Melt in your mouth burgers:
Jumbo sized bunns.
1lb ground chuck 80%/20% fat content
1lb ground Angus beef 80%/20%
1 stick 8oz sharp chedder cheese (White), Grind cheese medium to small grind, use at least 4 oz placing in bowl and placing it to the side.
1 stick 8oz Land O Lakes cheese (yellow), Grind cheese medium to small grind, use at least 4 oz placing in bowl and placing it to the side.
Pinch salt & Pepper.
1 slice per burger Hoffman's supersharp chedder.
1/2 teaspoon: Steak Rub: Preferably "Stonewall Steak and Burger Rub" = You can purchase this rub online at:....
http://www.stonewallkitchen.com/shop/speciality-foods/salts-spices.html
Directions:
Mix ground beef together well, once mixed in seperate bowl mix cheese together, then once mixed add to beef and mix thoroughly, cheese must be completely mixed throughout beef. Next add pinch salt & pepper, then add spice rub. Rub Must Be Sprinkled with fingers! Blend beef and spice rub together thoroughly, be consistent, don't rush. Take your time and mix well, be sure spice is throughout the beef.
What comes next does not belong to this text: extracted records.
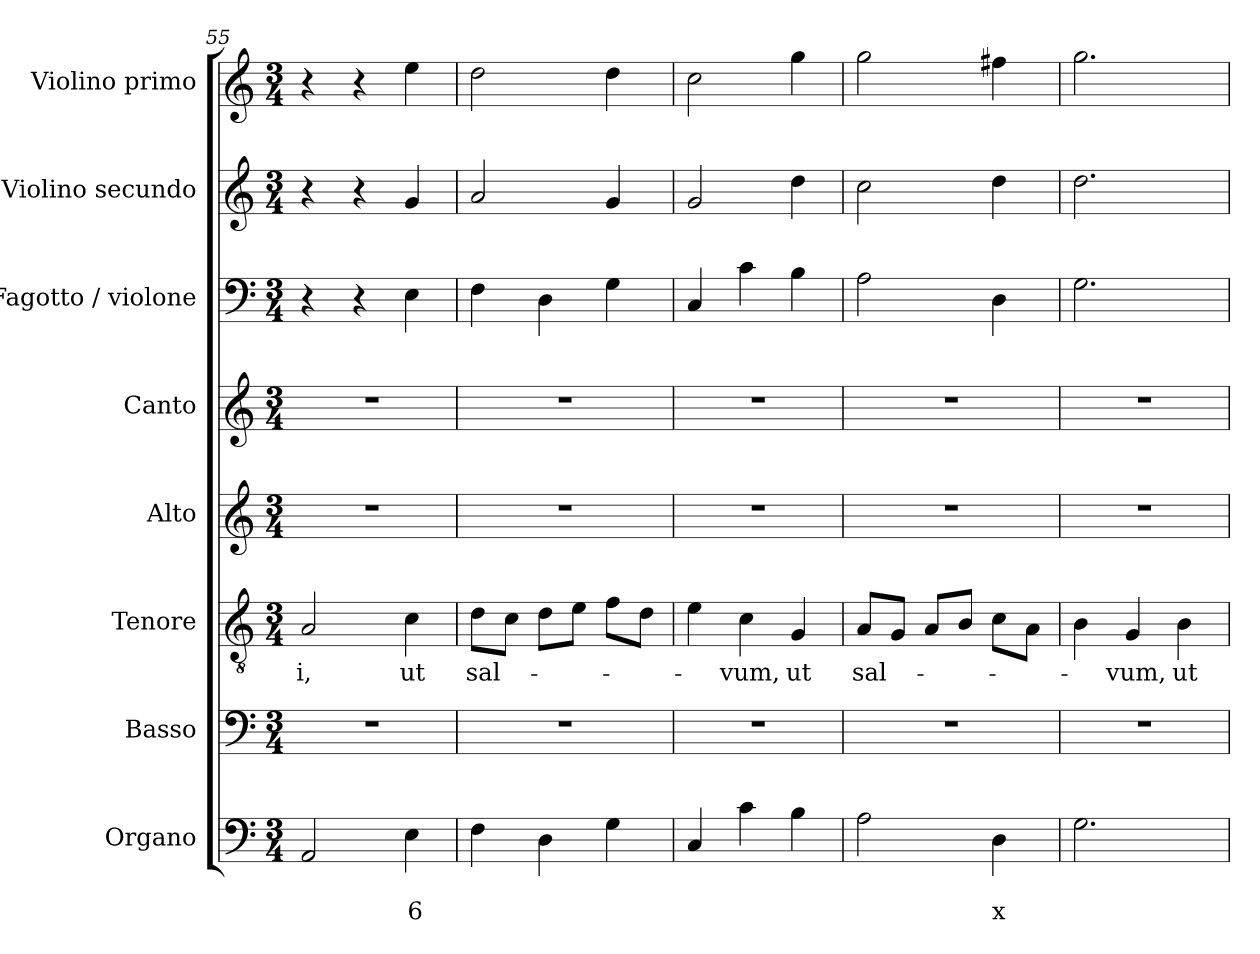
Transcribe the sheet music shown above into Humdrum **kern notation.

**kern	**text	**text	**kern	**kern	**text	**kern	**kern	**kern	**kern	**kern
*part8	*part8	*part8	*part7	*part6	*part6	*part5	*part4	*part3	*part2	*part1
*staff8	*staff8	*staff8	*staff7	*staff6	*staff6	*staff5	*staff4	*staff3	*staff2	*staff1
*I"Organo	*	*	*I"Basso	*I"Tenore	*	*I"Alto	*I"Canto	*I"Fagotto / violone	*I"Violino secundo	*I"Violino primo
*I'Org	*	*	*I'B	*I'T	*	*I'A	*I'C	*I'Vne	*I'V2	*I'V1
*clefF4	*	*	*clefF4	*clefGv2	*	*clefG2	*clefG2	*clefF4	*clefG2	*clefG2
*k[]	*	*	*k[]	*k[]	*	*k[]	*k[]	*k[]	*k[]	*k[]
*C:	*	*	*C:	*C:	*	*C:	*C:	*C:	*C:	*C:
*M3/4	*	*	*M3/4	*M3/4	*	*M3/4	*M3/4	*M3/4	*M3/4	*M3/4
=55	=55	=55	=55	=55	=55	=55	=55	=55	=55	=55
!	!	!	!	!	!LO:LY:b	!	!	!	!	!
2AA/	.	.	2.r	2A/	-i,	2.r	2.r	4r	4r	4r
.	.	.	.	.	.	.	.	4r	4r	4r
!	!	!LO:LY:b	!	!	!LO:LY:b	!	!	!	!	!
4E\	.	6	.	4c\	ut	.	.	4E\	4g/	4ee\
=56	=56	=56	=56	=56	=56	=56	=56	=56	=56	=56
!	!	!	!	!	!LO:LY:b	!	!	!	!	!
4F\	.	.	2.r	8d\L	sal-	2.r	2.r	4F\	2a/	2dd\
.	.	.	.	8c\J	.	.	.	.	.	.
4D\	.	.	.	8d\L	.	.	.	4D\	.	.
.	.	.	.	8e\J	.	.	.	.	.	.
4G\	.	.	.	8f\L	.	.	.	4G\	4g/	4dd\
.	.	.	.	8d\J	.	.	.	.	.	.
=57	=57	=57	=57	=57	=57	=57	=57	=57	=57	=57
4C/	.	.	2.r	4e\	.	2.r	2.r	4C/	2g/	2cc\
!	!	!	!	!	!LO:LY:b	!	!	!	!	!
4c\	.	.	.	4c\	-vum,	.	.	4c\	.	.
!	!	!	!	!	!LO:LY:b	!	!	!	!	!
4B\	.	.	.	4G/	ut	.	.	4B\	4dd\	4gg\
!!LO:LB:g=z
=58	=58	=58	=58	=58	=58	=58	=58	=58	=58	=58
!	!	!	!	!	!LO:LY:b	!	!	!	!	!
2A\	.	.	2.r	8A/L	sal-	2.r	2.r	2A\	2cc\	2gg\
.	.	.	.	8G/J	.	.	.	.	.	.
.	.	.	.	8A/L	.	.	.	.	.	.
.	.	.	.	8B/J	.	.	.	.	.	.
!	!	!LO:LY:b	!	!	!	!	!	!	!	!
4D\	.	x	.	8c\L	.	.	.	4D\	4dd\	4ff#X\
.	.	.	.	8A\J	.	.	.	.	.	.
=59	=59	=59	=59	=59	=59	=59	=59	=59	=59	=59
2.G\	.	.	2.r	4B\	.	2.r	2.r	2.G\	2.dd\	2.gg\
!	!	!	!	!	!LO:LY:b	!	!	!	!	!
.	.	.	.	4G/	-vum,	.	.	.	.	.
!	!	!	!	!	!LO:LY:b	!	!	!	!	!
.	.	.	.	4B\	ut	.	.	.	.	.
=	=	=	=	=	=	=	=	=	=	=
*-	*-	*-	*-	*-	*-	*-	*-	*-	*-	*-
Now, make patties, use at least one half pound per to 3/4 pound per burger. Slap meat back and fourth in hand "Lol" rounding as you form it. Then use the ball of your hand to finish rounding the burger. Be sure it is at least 3/4 inch thick, and the size of your hand 7 to 8 inches. This is due to the beef being 20% fat it will shrink a bit. Now, you can fry it in a pan or on the grill. The grill is set to high and cooked on each side for 4 to 5 minutes 4 times. If you fry it in a pan, cook at center setting 5 to 6, same minutes 4 times. Put Hoffman's supersharp chedder on top and serve in Jumbo sized buns. If you can't get Hoffman's get some other sharp chedder cheese to top it.